Mondus then notifies vendors in the relevant categories to submit bids. The bids are displayed to all vendors, providing an open competition. The company says the bidding process utilizes specially developed technology, making it easy to follow online.
“Small business purchasing constitutes an untapped $70 billion (US$) market,” claims Alexander Straub, company co-founder and CEO for U.S. operations. “Mondus allows small and medium-sized businesses to enjoy the benefits of e-business that previously had only been available to Fortune 1000 companies. We reduce the cost of purchasing products and services significantly and free business owners to read anything but the Yellow Pages.”
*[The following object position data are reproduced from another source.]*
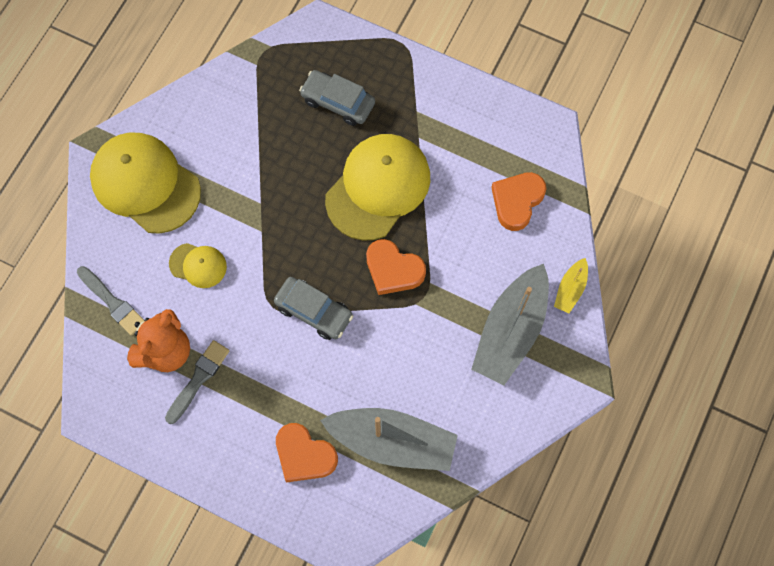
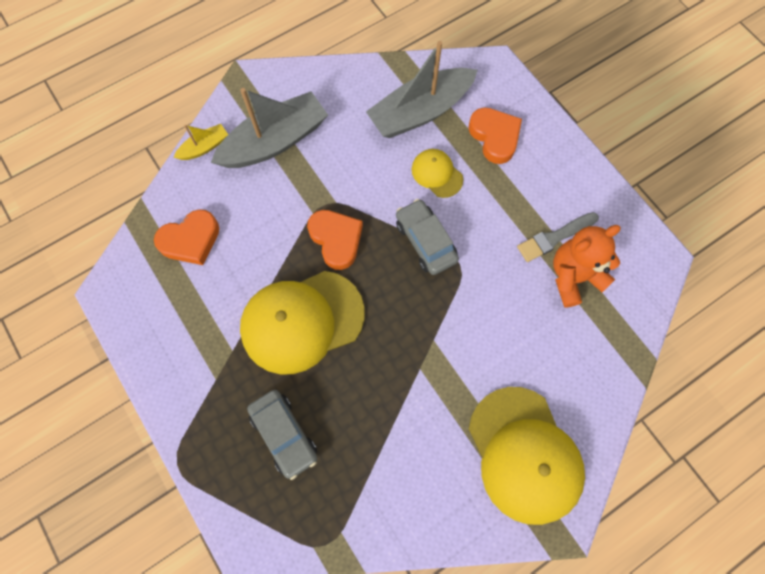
camera: 150 degrees left, 0 degrees up
(112, 302) = (605, 347): grey brush -> none
(198, 265) = (509, 339): yellow cap -> yellow cap (437, 174)
(392, 442) = (420, 112): grey boat -> grey boat turned 75 degrees counterclockwise

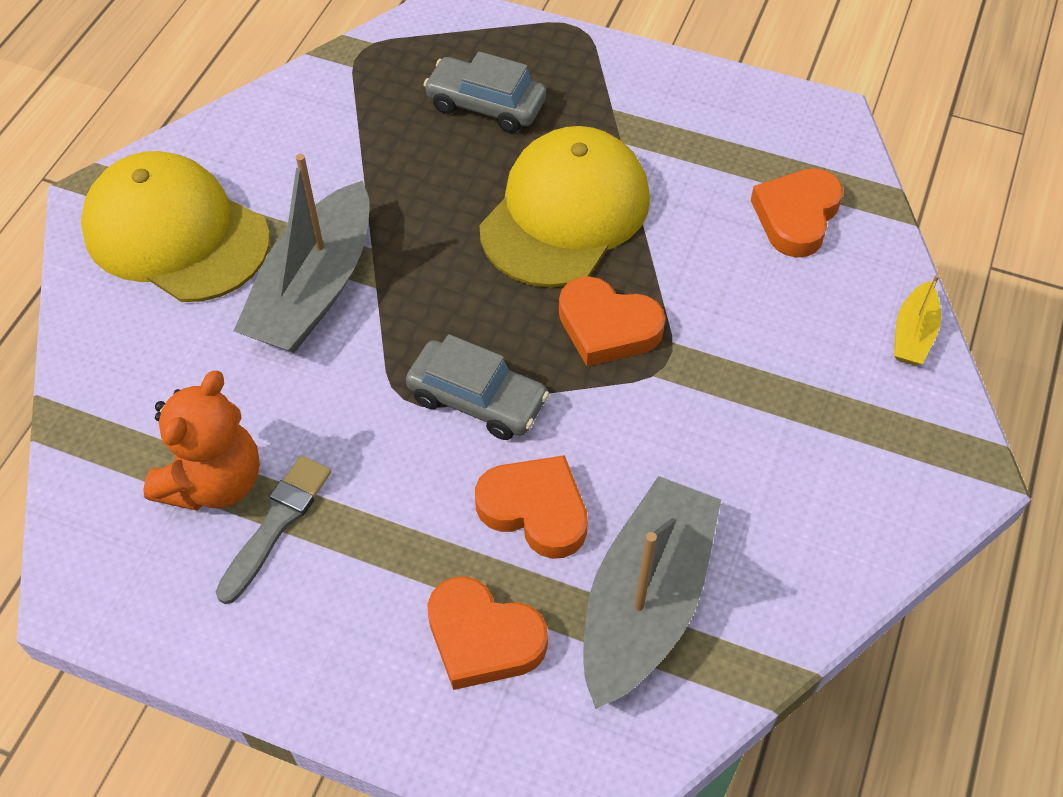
camera: 145 degrees right, 15 degrees down
(275, 141) = (825, 404): grey boat -> grey boat (314, 289)
(437, 174) = (535, 510): yellow cap -> orange heart

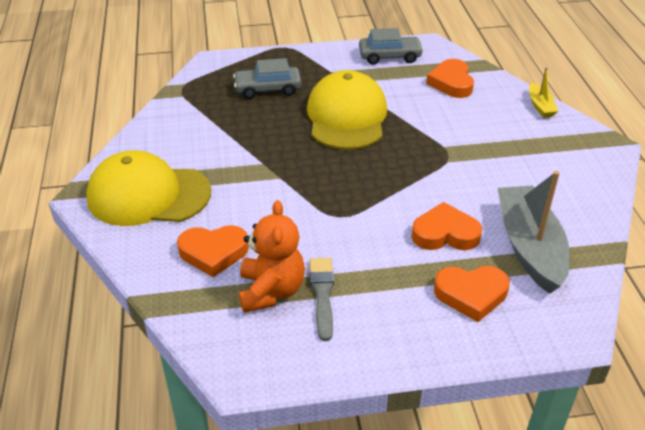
camera: 30 degrees left, 15 degrees down
(314, 289) = (249, 190): grey boat -> none
(477, 399) = (375, 202): grey car -> grey car (390, 56)
(607, 327) = (409, 151): orange heart -> orange heart (213, 253)

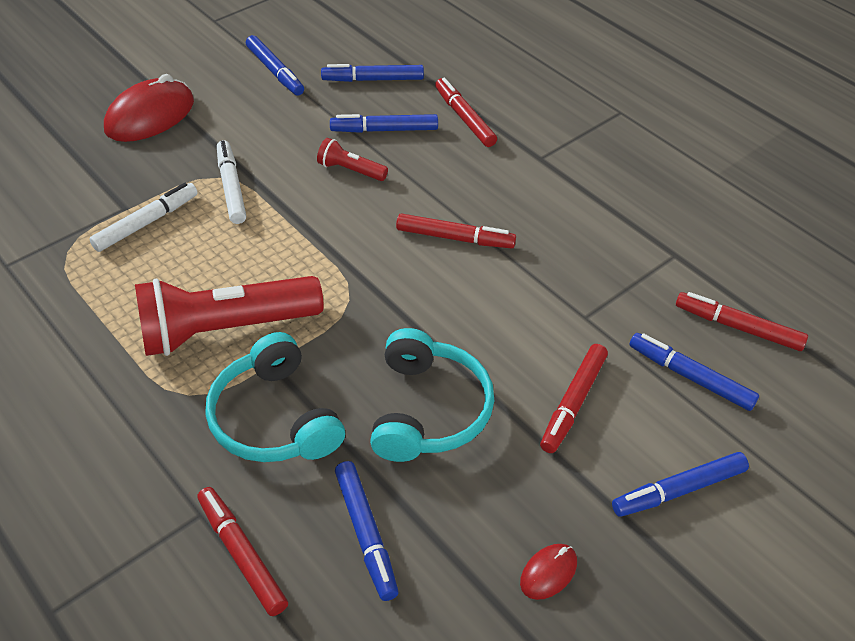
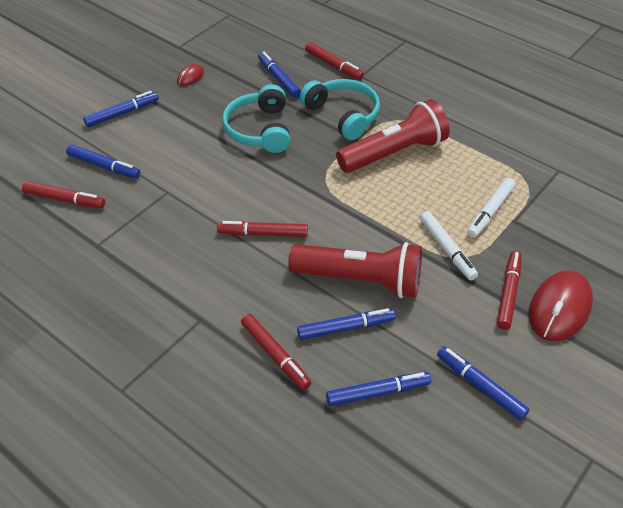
camera: 170 degrees right, 0 degrees up
(350, 170) = (360, 280): red flashlight -> red flashlight, size x2.20
(573, 403) = (177, 144): red marker -> red marker (508, 293)

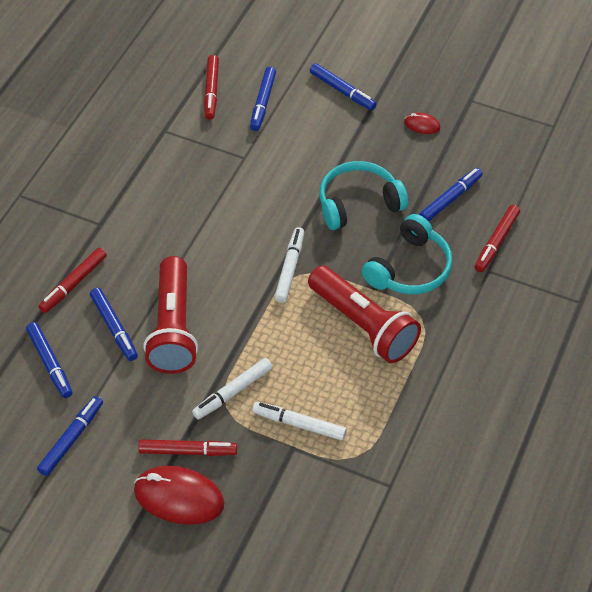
camera: 75 degrees right, 5 degrees up
(263, 233) = (211, 242): red marker -> none
(316, 185) = (290, 268): none -> white marker

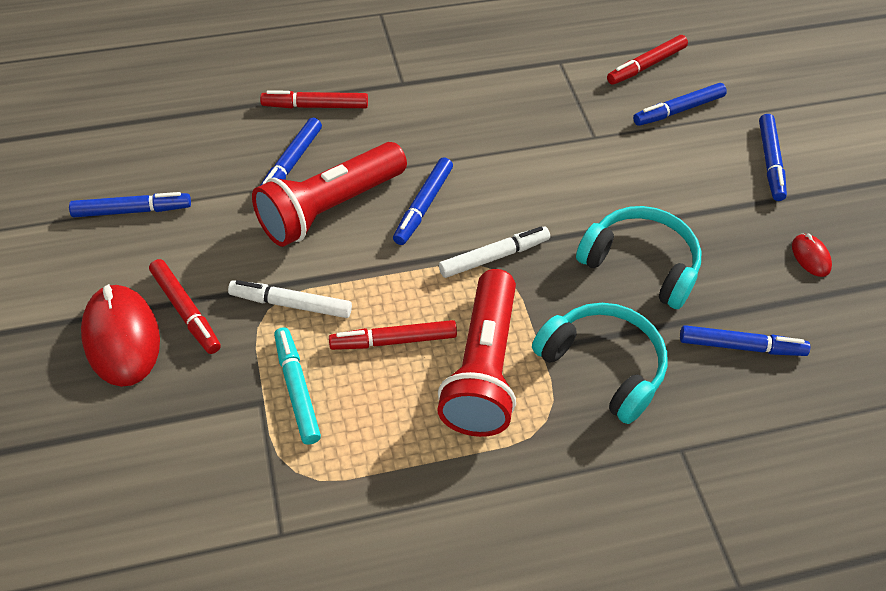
camera: 50 degrees right, 0 degrees up
(50, 363) = (208, 144): blue marker -> blue marker (423, 206)
(299, 424) = (297, 389): white marker -> turquoise marker
(410, 268) = (603, 366): turquoise headphones -> turquoise headphones turned 135 degrees counterclockwise
(496, 242) = (731, 432): red marker -> red marker (393, 340)

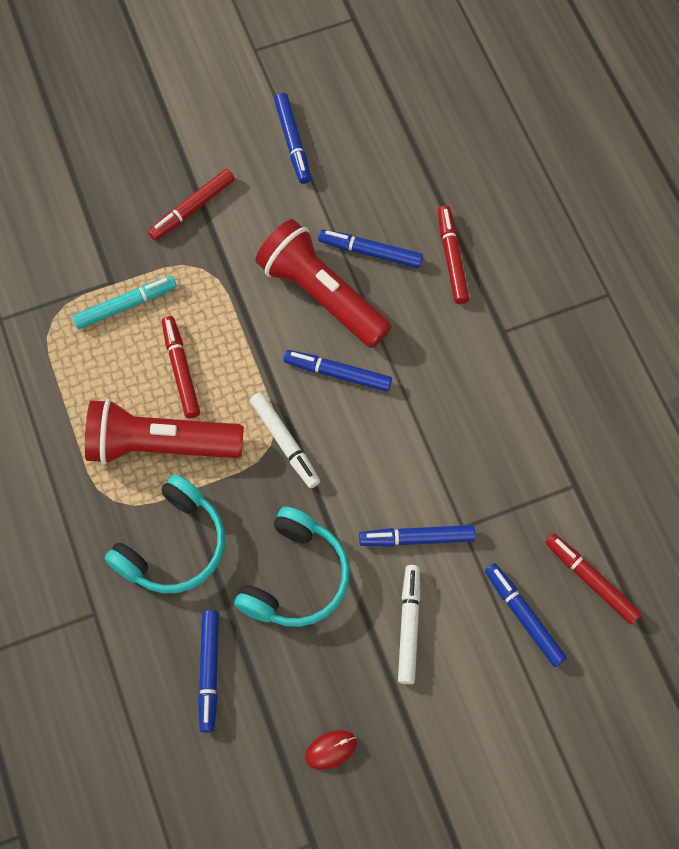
camera: 85 degrees right, 15 degrees up
(121, 338) = (160, 171): red mouse -> none
(291, 304) = (209, 284): white marker -> white marker (409, 626)
(770, 162) = (461, 716): blue marker -> blue marker (417, 538)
Straub and fellow former Rhodes Scholar Rouzbeh Pirouz formed their company after beating 1,600 other applicants in a competition organized by venture capital firm 3i. The prize was nearly $1.5 million of first-round funding. The company was established last March and received a $12 million investment from Eden Capital, a London venture capital firm, in August.
Others share the enthusiasm for the business-to-business marketplace for smaller companies. Cambridge, Massachusetts-based Forrester Research estimates that the B2B e-commerce industry will produce $800 million in revenues by 2002, but also that small businesses — which represent an estimated 80 percent of the market — could well be left behind due to the costs of developing a professional Web site.
Mondus claims to fill that gap by providing its service for both buyers and vendors, giving them e-commerce solutions without the need for a proprietary Web site.
The company says it has over 5,000 suppliers and buyers registered in its database. It opened its offices in New York and Hamburg, Germany last month.